=== Document text ===

Ebrahim Raisi, the Iranian regime’s new president has appointed a replacement to the chief of the Atomic Energy Organization of Iran (AEOI).
Mohammad Eslami, an official blacklisted by the United Nations, has been chosen to assume the role in the AEIO after having previously served as the Minister of Road and Urbanization for the regime.
Salehi, who had been the face of the regime’s nuclear project since 2013, played a pivotal role in the nuclear negotiations that led to the 2015 Joint Comprehensive Plan of Action (JCPOA), the deal that allowed the regime to keep key parts of its nuclear program and preserve secret pathways to atomic bombs.
Whilst academically, Eslami cannot match his predecessor, his role in the shaping of the regime’s nuclear weapons program is all that Raisi needed to promote him to the chief position.
Between 2007 and 2017, Eslami served as the deputy minister in the Defense Ministry’s research department. Prior to that decade, he was the head of the Educational and Research Institute at the Defense Industries from 2004 to 2007, and the deputy chief of the Aerospace Industries Organization from 2004 to 2005. Thus, his ties to Iran’s military industry run deep, especially as he also has deep ties with the Islamic Revolutionary Guard Corps (IRGC), the military entity that controls the regime’s nuclear program.

===

» **Study questions**:
(A) List every post the article on the Iranian nuclear chief appointment says Mohammad Eslami has held.
(B) In the article on the Iranian nuclear chief appointment, which body controls the regime's nuclear program?
(C) Go on writing the article on the Iranian nuclear chief appointment, picking up after its last sentence.

=== Given records ===

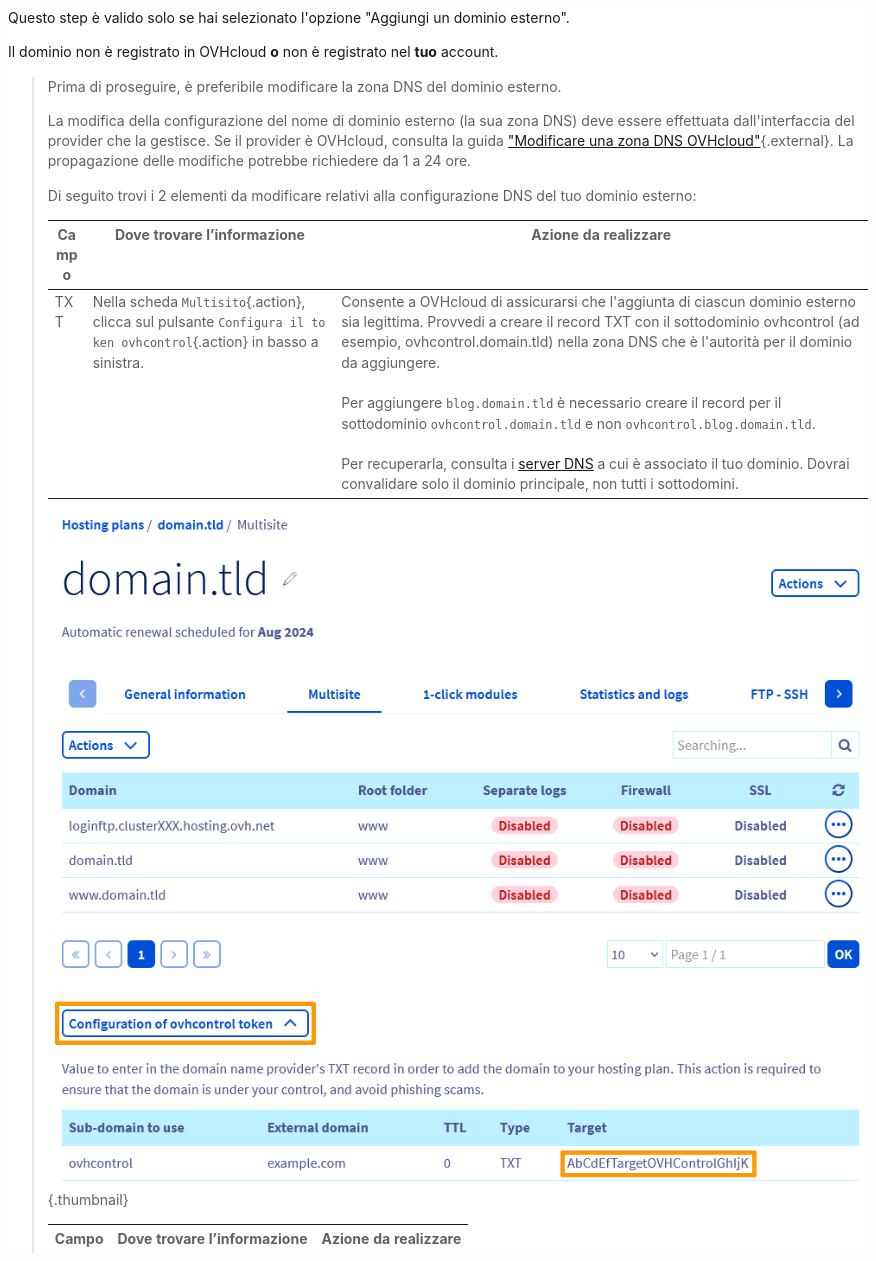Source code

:  Questo step è valido solo se hai selezionato l'opzione "Aggiungi un dominio esterno".
 
 Il dominio non è registrato in OVHcloud **o** non è registrato nel **tuo** account. 

 > Prima di proseguire, è preferibile modificare la zona DNS del dominio esterno.
 >
 > La modifica della configurazione del nome di dominio esterno (la sua zona DNS) deve essere effettuata dall'interfaccia del provider che la gestisce. Se il provider è OVHcloud, consulta la guida ["Modificare una zona DNS OVHcloud"](/pages/web_cloud/domains/dns_zone_edit){.external}. La propagazione delle modifiche potrebbe richiedere da 1 a 24 ore.
>
> Di seguito trovi i 2 elementi da modificare relativi alla configurazione DNS del tuo dominio esterno:
>
> |Campo|Dove trovare l’informazione|Azione da realizzare|
> |---|---|---|
> |TXT|Nella scheda `Multisito`{.action}, clicca sul pulsante `Configura il token ovhcontrol`{.action} in basso a sinistra.|Consente a OVHcloud di assicurarsi che l'aggiunta di ciascun dominio esterno sia legittima. Provvedi a creare il record TXT con il sottodominio ovhcontrol (ad esempio, ovhcontrol.domain.tld) nella zona DNS che è l'autorità per il dominio da aggiungere.<br></br>Per aggiungere `blog.domain.tld` è necessario creare il record per il sottodominio `ovhcontrol.domain.tld` e non `ovhcontrol.blog.domain.tld`.<br></br>Per recuperarla, consulta i [server DNS](/pages/web_cloud/domains/dns_server_edit) a cui è associato il tuo dominio. Dovrai convalidare solo il dominio principale, non tutti i sottodomini.|
>
> ![multisito](/pages/assets/screens/control_panel/product-selection/web-cloud/web-hosting/multisite/find-token.png){.thumbnail}
>
> |Campo|Dove trovare l’informazione|Azione da realizzare|
> |---|---|---|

===

» **Response list**:
(A)
- Minister of Road and Urbanization
- Deputy minister in the Defense Ministry's research department (2007 to 2017)
- Head of the Educational and Research Institute at the Defense Industries (2004 to 2007)
- Deputy chief of the Aerospace Industries Organization (2004 to 2005)

(B) The Islamic Revolutionary Guard Corps (IRGC) controls it.

(C)
In 2008, the United Nations slapped sanctions against Eslami for ‘being engaged in, directly associated with or providing support for Iran’s proliferation of sensitive nuclear activities or for the development of nuclear weapon delivery systems’. The UN designation of Eslami was linked to his ‘involvement in the procurement of prohibited items, goods, equipment, materials and technology’.
A former head of AEOI, Fereydoon Abbasi, who served the role from 2011 to 2013, is also a blacklisted regime official. Abbasi praised Eslami for his work history and accomplishments before describing his appointment to his new role as promising ‘the correct implementation of the nuclear strategies’ of the regime.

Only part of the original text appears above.